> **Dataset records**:
####################

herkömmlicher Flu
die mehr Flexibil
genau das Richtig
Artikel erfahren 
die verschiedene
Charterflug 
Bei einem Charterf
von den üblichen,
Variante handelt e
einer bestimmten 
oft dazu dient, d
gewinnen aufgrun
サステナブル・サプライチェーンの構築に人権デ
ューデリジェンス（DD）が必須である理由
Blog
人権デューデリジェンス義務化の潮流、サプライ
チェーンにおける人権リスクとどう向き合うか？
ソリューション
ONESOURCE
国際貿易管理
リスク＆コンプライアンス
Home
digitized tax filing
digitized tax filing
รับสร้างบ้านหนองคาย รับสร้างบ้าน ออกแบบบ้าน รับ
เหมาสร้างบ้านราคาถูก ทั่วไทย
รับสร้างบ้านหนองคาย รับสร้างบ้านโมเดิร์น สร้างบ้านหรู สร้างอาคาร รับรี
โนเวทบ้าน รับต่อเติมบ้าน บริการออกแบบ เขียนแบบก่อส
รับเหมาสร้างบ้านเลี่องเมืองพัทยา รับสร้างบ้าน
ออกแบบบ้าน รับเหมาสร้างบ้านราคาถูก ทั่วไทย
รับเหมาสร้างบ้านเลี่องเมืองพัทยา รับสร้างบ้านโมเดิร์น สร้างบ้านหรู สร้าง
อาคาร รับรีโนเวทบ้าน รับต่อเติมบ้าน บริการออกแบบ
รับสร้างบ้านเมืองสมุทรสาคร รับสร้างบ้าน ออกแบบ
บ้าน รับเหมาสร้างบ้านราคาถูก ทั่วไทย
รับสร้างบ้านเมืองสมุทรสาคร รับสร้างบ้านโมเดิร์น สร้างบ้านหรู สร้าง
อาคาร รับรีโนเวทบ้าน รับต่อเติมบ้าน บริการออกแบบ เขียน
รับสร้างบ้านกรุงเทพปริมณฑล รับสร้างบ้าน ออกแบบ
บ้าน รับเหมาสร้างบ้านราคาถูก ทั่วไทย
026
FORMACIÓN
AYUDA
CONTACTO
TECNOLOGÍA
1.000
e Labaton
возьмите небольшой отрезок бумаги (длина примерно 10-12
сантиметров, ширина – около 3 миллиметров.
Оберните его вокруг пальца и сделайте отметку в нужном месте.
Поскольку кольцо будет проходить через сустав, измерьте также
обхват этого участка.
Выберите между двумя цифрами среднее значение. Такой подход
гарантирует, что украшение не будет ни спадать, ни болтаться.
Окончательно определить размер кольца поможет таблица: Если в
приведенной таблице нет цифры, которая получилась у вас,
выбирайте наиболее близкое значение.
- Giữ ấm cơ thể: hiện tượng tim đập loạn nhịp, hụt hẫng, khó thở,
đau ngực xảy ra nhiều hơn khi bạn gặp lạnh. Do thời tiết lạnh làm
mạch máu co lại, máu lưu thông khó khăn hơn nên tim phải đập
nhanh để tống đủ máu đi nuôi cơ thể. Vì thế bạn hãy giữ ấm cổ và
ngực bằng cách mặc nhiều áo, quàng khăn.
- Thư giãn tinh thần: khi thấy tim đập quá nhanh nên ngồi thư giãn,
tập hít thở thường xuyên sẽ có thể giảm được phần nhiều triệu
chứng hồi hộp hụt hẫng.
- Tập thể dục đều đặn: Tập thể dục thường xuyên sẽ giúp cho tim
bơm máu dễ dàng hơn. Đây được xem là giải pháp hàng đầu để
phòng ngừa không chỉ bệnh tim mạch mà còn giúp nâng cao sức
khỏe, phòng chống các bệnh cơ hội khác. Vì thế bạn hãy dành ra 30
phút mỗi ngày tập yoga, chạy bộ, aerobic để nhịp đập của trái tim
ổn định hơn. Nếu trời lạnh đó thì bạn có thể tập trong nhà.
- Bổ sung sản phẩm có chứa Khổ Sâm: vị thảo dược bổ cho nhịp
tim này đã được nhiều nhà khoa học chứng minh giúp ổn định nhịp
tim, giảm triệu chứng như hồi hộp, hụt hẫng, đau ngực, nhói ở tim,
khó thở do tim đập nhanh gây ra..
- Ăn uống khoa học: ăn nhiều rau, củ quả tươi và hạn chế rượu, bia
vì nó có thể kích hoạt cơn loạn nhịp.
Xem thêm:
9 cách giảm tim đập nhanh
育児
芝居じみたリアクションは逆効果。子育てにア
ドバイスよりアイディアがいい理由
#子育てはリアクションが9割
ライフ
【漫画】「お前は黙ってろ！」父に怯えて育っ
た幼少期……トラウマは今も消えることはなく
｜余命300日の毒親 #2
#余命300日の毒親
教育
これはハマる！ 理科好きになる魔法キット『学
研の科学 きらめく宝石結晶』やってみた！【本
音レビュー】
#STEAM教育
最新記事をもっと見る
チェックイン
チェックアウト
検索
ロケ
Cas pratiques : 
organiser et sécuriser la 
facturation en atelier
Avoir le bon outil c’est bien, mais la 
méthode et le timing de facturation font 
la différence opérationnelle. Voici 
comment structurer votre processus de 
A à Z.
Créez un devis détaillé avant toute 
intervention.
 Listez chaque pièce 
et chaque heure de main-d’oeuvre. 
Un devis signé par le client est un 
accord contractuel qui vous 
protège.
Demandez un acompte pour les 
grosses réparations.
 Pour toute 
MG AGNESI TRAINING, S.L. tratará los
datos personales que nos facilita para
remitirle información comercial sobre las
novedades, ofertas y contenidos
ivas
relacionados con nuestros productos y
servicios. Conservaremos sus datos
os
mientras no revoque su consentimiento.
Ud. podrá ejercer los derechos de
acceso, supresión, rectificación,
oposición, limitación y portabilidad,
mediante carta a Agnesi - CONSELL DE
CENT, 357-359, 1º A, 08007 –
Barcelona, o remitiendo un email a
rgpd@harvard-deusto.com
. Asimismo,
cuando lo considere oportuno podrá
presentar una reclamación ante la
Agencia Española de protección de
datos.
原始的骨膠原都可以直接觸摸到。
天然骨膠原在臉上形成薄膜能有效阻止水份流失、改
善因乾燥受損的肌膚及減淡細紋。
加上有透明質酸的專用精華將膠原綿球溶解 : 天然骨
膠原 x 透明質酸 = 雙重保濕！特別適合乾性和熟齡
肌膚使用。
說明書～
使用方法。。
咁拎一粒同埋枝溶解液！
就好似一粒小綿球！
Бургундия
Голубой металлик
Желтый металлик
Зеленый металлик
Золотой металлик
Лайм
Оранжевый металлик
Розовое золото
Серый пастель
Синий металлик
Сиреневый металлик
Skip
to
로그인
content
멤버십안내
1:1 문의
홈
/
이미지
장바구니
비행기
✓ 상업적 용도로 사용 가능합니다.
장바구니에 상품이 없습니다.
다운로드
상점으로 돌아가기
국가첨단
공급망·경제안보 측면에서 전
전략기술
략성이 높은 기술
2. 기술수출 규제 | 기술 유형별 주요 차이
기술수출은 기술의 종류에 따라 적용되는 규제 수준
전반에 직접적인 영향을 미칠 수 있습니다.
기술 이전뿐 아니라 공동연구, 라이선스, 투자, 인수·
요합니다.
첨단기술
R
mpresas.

####################

> **ACTION ITEM**: Would you please reproduce the records above exactly, only from their first line through the line holding "รับสร้างบ้านหนองคาย รับสร้างบ้านโมเดิร์น สร้างบ้านหรู", with both ends included?

> **REPLY TO THE TASK**:
herkömmlicher Flu
die mehr Flexibil
genau das Richtig
Artikel erfahren 
die verschiedene
Charterflug 
Bei einem Charterf
von den üblichen,
Variante handelt e
einer bestimmten 
oft dazu dient, d
gewinnen aufgrun
サステナブル・サプライチェーンの構築に人権デ
ューデリジェンス（DD）が必須である理由
Blog
人権デューデリジェンス義務化の潮流、サプライ
チェーンにおける人権リスクとどう向き合うか？
ソリューション
ONESOURCE
国際貿易管理
リスク＆コンプライアンス
Home
digitized tax filing
digitized tax filing
รับสร้างบ้านหนองคาย รับสร้างบ้าน ออกแบบบ้าน รับ
เหมาสร้างบ้านราคาถูก ทั่วไทย
รับสร้างบ้านหนองคาย รับสร้างบ้านโมเดิร์น สร้างบ้านหรู สร้างอาคาร รับรี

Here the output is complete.